It was this interest in intentionality that inspired him to return to academia. “I’d had a successful career, so I thought: what am I going to do next? I had these observations that, in my opinion, very much diverged from orthodox finance theory and current thinking about decision-making.” So he decided to go back to academia and give those observations explanatory power.
“My intention was always to apply sociology to finance,” says Wardrop, whose academic research interests include alternative forms of finance for SME and middle market firms and the sociology of financial decision-making. “I joined the Finance & Accounting subject group soon after arriving, and that led to me proposing the creation of the Cambridge Centre for Alternative Finance (CCAF).”
CCAF was founded in January 2015. It is the first such centre to open worldwide and it was needed, says Wardrop, because we are in a period of structural change, not cyclical change. “The changes that are underway in the banking system and the way in which finance is provisioned are permanent.”
Given that alternative finance is a social phenomenon driven by technological change, it was crucial for the centre to be interdisciplinary in nature. “If you look at this only in terms of quantitative finance, or only in terms of technology, then you simply won’t get it.”
Wardrop has also lived in Paris, Amsterdam, Brussels and New York. He says he felt at home in Cambridge straight away. “It’s really quite a special place. I was surprised by just how accessible people are in other departments and disciplines if you approach them in a collaborative way.” The father-of-three (one son, two daughters) still spends a generous portion of time in the French mountains and counts cycling and skiing, especially ski-touring, among his favourite pastimes. He also has non-executive roles on a number of boards.
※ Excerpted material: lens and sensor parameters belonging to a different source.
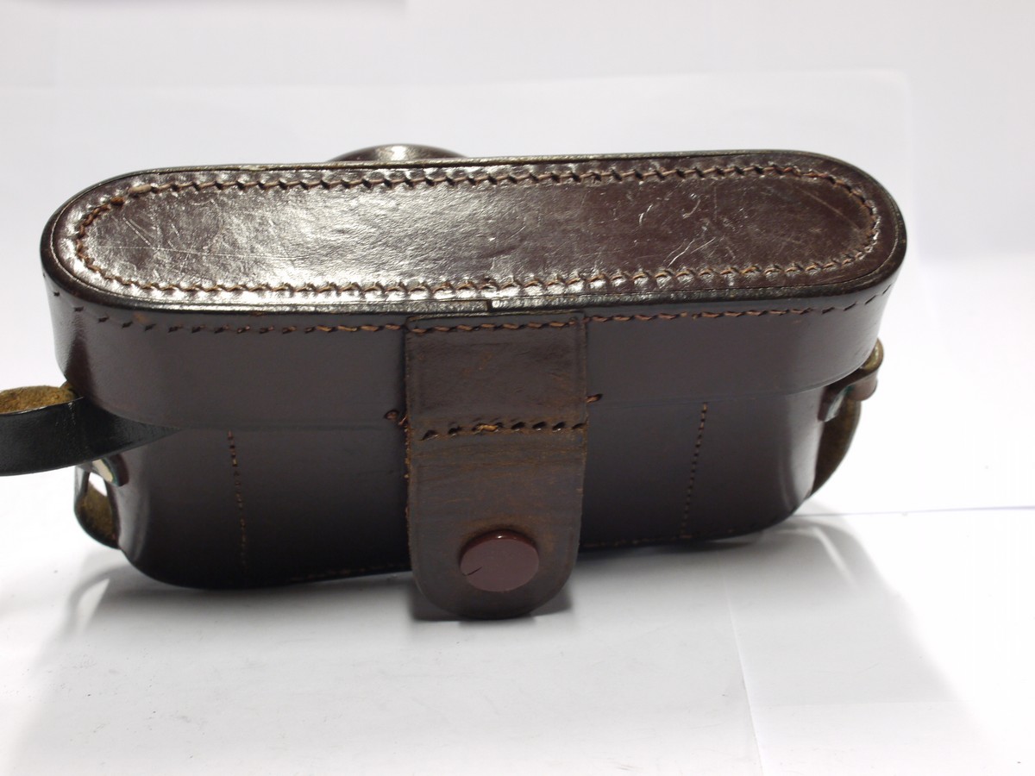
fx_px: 1794
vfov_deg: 24.4
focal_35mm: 60
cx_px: 518
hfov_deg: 32.2
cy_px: 388
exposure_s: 1/8
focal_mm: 30
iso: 400
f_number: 9
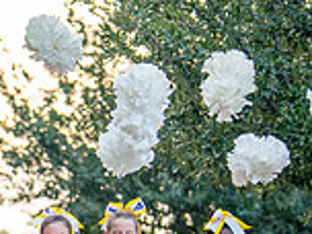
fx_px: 2073
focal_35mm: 230
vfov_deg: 6.4
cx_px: -56
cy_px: 310
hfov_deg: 8.5
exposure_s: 1/800
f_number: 1.2
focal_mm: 50
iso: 640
His doctoral research examines the phenomenon of mini-bonds: bonds issued by small and medium-sized companies directly to individual investors. He asks why they have been issued in a much larger volume in Germany than in the UK since the financial crisis. “The explanation is partly because German small- and medium-sized firms, known collectively as the Mittelstand, are deeply trusted by their communities, so the average person in Germany is much more willing to lend to them. By contrast, the average UK investor does not have a similar level of trust in small and medium-sized UK firms.”
“Alternative credit analytics are emerging that use new forms of data, such as Reddit’s system of Internet karma points,” he continues. “The banks have no advantage as incumbents. They may even be at a disadvantage if these new forms of lending are producing high levels of predictive power. Maybe the new guys will reach the point where they can assess credit better than the existing banks and so will turn the whole system upside down.”
To date, CCAF’s research has been cited by the Ministries of Finance in Germany and Finland, the European Commission and multiple branches of the UK government. “This evidences a need for either legislative change or additional research work in deeper areas, within or on behalf of policy makers,” says Wardrop, whose immediate career goals are to finish his PhD and to build on CCAF’s initial successes. “This has probably been the most satisfying professional thing I’ve ever done – and I say that after 30 years in industry.”